B. Tech Artificial Intelligence and Machine Learning

The B. Tech AI & ML is the simulation of human intelligence in robots that have been trained to think and act like humans. Course prepares the students to obtain various skills, such as website and software development, programming languages, Etc.


B. Tech Artificial Intelligence and Machine Learning syllabus includes subjects such as programming language, Machine learning algorithms, System programming, Database management, cloud computing, Artificial Intelligent, Internet technology, Multimedia technology, Optimization Techniques, Data structure, wireless communication, etc,

Program outcomes:

Engineering knowledge: To apply the knowledge of Deep learning algorithms to observe large volumes of unstructured data including text, photos and videos.

Ethics: To apply various computational thinking algorithms and commit to professional ethics and responsibilities for creating modern expert systems.

Individual and Team: To function effectively as an individual, and as a member or leader in diverse teams, and multidisciplinary settings.

Modern tool usage: To Create, select and apply appropriate techniques, resources, and modern engineering and IT tools including prediction and modeling to complex engineering activities with an understanding of the limitation.

Innovative: Drives scientific and societal advancement through technological innovation and entrepreneurship.

Inspiring and Collaborative: To become a leader and a responsible citizen whose strengths come from an ability to draw on and contribute to diverse teams, expertise, and experiences.

Broadly Educated and Versatile: Able to draw upon foundational knowledge, learn, adapt and successfully bring to bear analytical and computational approaches to changing societal and technological challenges.

Cultural and Global Awareness: Recognize the applicability of computing and evaluate its impact on individuals, organizations, and global society.

Problem Solving: Identify problems and formulate solutions for systems and organizations while reconciling conflicting objectives and finding compromises.

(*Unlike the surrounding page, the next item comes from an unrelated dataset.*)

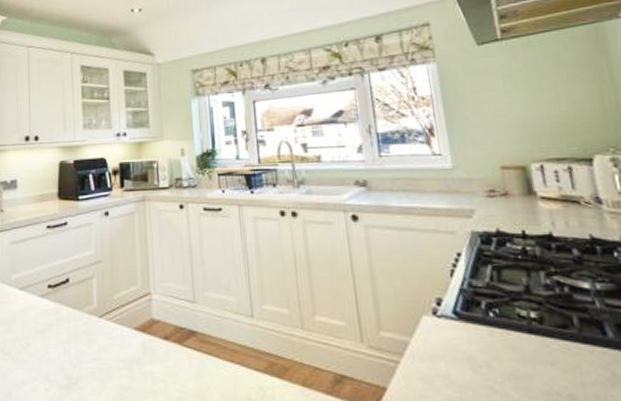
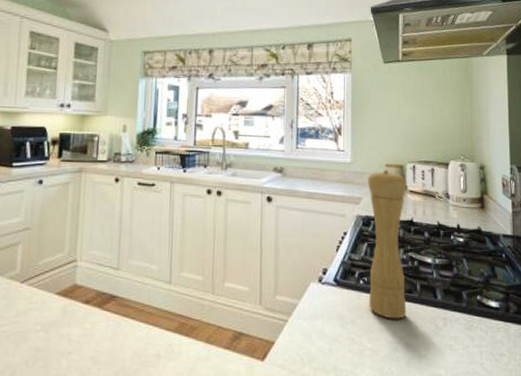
pepper mill: none [478,174,564,363] -> present [368,170,407,319]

Technical Expertise: Apply knowledge of computing and mathematics within technical domains.

Professional Practice: Evaluate and use appropriate methods and professional standards in computing practice.

Practical knowledge: Practical knowledge, which is an important part of technical education, can be achieved by a well-equipped Computer Laboratory. The Computer Laboratory is a basic component of the Institute’s infrastructure, providing a wide range of support to the students and faculties involved in research and other academic activities. The Laboratories provides the hands-on need of today’s industry requirements and what they learn in the classrooms. Our curriculum includes a wide variety of subjects to enhance the practical knowledge of the students, which are listed below:

  • AI techniques
  • Deep Learning algorithms
  • Design and analysis of algorithm
  • Object-oriented programming Language
  • Computer networks
  • Database management system
  • Operating system
  • Machine Learning Algorithms
  • Embedded systems
  • Web technology
  • Cloud Computing
  • Big data analysis
  • Artificial intelligent Laboratory

Industries Hiring B. Tech AI & ML Degree Holders:

  • Machine Learning Engineer
  • Data Engineer
  • AI Engineer
  • Deep-Learning Engineer
  • Data Scientist IT consultant
  • AI in Healthcare
  • AI in Finance
  • AI in Transportation

Jobs vacancies for B. Tech AI & ML degree Holders:

  • AI Expert
  • AI Data Analyst
  • AI Application Engineer
  • AI Research Scientist
  • Data Scientist
  • ML Engineer 
  • ML Scientist
  • Data Annotation Expert


The AI sector’s growth has created attractive job prospects for professionals. The need for AI and ML professionals has grown in tandem with the rising number of job possibilities in this industry.

After finishing their education, graduates will be able to perform in technical/ managerial roles ranging from design, development, problem solving to production in software industries and R&D sectors.